◆ Problem description ◆
Quote the lines below word for word, starting at the first one and ending at the line that contains "во Евролигата.".

##### Extracted records #####

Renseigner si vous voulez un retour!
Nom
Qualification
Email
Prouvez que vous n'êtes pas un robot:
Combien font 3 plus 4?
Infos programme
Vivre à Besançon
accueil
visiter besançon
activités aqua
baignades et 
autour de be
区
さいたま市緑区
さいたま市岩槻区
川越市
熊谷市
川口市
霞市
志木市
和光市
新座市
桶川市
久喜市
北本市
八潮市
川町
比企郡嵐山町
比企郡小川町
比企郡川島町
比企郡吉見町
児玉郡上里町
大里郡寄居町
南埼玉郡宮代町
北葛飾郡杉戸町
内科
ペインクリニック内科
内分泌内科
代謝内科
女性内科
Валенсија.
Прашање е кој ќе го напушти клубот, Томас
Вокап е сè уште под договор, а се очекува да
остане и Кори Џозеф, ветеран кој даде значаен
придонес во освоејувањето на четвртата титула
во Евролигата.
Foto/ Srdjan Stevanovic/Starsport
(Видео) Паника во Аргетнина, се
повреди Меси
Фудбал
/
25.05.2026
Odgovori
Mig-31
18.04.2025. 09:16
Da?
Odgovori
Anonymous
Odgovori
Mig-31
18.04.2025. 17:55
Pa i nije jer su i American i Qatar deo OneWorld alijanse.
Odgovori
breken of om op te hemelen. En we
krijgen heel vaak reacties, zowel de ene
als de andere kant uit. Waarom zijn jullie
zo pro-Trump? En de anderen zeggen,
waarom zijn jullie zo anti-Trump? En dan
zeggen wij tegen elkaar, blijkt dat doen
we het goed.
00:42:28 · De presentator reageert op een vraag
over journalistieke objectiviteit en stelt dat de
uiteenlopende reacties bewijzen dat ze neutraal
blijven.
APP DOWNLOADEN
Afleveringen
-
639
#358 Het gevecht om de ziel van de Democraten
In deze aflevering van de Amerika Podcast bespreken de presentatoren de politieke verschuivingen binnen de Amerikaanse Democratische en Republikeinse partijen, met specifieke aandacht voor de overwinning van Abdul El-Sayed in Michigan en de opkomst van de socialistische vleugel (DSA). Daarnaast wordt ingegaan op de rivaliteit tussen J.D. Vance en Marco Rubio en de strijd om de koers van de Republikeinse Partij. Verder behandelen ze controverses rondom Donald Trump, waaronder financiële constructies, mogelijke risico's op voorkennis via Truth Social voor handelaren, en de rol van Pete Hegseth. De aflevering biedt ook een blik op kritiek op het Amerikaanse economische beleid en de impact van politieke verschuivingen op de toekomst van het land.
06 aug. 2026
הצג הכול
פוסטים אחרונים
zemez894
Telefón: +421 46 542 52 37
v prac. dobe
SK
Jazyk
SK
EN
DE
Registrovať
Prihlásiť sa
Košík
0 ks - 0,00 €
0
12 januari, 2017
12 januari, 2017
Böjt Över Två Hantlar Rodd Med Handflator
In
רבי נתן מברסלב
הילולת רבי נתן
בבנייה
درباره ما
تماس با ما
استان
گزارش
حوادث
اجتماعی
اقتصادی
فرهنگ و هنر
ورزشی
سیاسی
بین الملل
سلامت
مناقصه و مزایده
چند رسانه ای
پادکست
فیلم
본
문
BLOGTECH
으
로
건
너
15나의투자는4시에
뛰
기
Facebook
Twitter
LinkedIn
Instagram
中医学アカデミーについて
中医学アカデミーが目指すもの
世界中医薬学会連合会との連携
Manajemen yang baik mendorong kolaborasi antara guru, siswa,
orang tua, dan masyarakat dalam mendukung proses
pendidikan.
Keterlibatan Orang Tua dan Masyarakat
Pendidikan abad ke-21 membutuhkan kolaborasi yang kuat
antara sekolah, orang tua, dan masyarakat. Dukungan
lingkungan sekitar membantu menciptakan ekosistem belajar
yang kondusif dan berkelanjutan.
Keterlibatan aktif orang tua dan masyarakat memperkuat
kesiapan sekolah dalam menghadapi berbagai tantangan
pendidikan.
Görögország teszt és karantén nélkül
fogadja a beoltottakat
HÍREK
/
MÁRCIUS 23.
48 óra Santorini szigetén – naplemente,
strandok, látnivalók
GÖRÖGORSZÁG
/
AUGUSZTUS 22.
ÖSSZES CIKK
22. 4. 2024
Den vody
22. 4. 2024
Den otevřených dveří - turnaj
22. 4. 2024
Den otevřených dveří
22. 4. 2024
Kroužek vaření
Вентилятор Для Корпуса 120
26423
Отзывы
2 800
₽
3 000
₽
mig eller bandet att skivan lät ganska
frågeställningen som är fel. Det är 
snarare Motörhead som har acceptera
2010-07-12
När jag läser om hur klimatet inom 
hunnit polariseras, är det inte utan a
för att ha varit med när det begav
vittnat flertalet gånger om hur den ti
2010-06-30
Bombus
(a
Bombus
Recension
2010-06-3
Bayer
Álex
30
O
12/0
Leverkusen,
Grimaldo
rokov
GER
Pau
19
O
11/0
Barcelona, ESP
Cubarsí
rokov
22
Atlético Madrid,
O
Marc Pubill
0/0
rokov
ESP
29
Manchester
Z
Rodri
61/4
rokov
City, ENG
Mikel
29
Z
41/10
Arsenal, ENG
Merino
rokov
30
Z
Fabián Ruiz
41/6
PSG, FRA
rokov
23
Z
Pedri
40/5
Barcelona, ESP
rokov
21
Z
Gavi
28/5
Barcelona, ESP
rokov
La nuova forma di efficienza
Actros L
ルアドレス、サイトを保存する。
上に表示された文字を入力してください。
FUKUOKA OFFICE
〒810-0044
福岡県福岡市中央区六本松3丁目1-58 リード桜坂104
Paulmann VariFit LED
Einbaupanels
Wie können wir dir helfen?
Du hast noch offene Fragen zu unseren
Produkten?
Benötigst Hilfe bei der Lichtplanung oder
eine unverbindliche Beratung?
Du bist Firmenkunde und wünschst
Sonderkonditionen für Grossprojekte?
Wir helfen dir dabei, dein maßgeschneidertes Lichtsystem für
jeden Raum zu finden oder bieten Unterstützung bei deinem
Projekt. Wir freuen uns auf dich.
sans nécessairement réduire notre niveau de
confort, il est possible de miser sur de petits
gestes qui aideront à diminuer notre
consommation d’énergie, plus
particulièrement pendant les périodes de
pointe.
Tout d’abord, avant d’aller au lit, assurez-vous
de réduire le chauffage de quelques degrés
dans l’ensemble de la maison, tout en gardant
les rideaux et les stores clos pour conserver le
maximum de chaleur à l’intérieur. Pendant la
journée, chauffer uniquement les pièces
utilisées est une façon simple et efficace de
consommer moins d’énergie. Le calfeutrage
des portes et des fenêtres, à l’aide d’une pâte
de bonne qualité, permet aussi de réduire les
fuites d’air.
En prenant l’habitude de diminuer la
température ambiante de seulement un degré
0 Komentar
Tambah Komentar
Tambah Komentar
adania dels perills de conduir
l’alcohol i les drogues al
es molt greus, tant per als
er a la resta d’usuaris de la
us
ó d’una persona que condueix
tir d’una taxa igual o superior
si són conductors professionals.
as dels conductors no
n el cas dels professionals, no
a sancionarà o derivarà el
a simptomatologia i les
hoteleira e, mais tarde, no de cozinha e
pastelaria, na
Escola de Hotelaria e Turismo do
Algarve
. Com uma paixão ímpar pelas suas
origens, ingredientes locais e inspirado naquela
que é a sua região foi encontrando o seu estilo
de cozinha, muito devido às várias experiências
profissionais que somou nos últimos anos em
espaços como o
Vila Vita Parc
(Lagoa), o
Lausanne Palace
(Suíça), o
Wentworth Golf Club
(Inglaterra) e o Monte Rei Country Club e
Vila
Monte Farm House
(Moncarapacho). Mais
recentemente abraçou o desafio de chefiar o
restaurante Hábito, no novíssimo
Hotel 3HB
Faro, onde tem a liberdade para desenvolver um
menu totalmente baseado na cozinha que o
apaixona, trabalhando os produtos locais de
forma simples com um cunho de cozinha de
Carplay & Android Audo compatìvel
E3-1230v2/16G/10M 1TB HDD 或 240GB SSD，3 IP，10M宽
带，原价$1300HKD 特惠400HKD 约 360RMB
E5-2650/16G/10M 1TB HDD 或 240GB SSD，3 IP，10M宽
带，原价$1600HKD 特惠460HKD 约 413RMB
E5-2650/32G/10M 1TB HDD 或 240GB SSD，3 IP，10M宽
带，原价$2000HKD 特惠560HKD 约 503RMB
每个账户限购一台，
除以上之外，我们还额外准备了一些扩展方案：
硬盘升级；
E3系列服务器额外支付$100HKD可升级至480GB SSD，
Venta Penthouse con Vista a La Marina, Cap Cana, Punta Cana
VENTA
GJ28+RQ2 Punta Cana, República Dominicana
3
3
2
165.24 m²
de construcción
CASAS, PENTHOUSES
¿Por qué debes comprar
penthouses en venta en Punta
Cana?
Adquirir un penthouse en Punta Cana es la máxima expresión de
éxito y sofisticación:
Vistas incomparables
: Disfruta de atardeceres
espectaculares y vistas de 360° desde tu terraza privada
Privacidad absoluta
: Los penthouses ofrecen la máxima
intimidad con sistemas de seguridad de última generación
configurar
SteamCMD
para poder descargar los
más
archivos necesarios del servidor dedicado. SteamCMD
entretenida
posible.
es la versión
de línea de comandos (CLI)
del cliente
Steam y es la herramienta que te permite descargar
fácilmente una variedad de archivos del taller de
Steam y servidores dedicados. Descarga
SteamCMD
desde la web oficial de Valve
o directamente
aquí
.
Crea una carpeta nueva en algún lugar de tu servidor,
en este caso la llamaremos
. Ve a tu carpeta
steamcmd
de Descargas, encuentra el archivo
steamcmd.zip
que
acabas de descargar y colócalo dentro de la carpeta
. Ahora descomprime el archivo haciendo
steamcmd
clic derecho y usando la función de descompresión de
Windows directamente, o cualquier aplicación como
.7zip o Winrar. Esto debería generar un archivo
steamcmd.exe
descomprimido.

#####

◆ Result of this task ◆
Renseigner si vous voulez un retour!
Nom
Qualification
Email
Prouvez que vous n'êtes pas un robot:
Combien font 3 plus 4?
Infos programme
Vivre à Besançon
accueil
visiter besançon
activités aqua
baignades et 
autour de be
区
さいたま市緑区
さいたま市岩槻区
川越市
熊谷市
川口市
霞市
志木市
和光市
新座市
桶川市
久喜市
北本市
八潮市
川町
比企郡嵐山町
比企郡小川町
比企郡川島町
比企郡吉見町
児玉郡上里町
大里郡寄居町
南埼玉郡宮代町
北葛飾郡杉戸町
内科
ペインクリニック内科
内分泌内科
代謝内科
女性内科
Валенсија.
Прашање е кој ќе го напушти клубот, Томас
Вокап е сè уште под договор, а се очекува да
остане и Кори Џозеф, ветеран кој даде значаен
придонес во освоејувањето на четвртата титула
во Евролигата.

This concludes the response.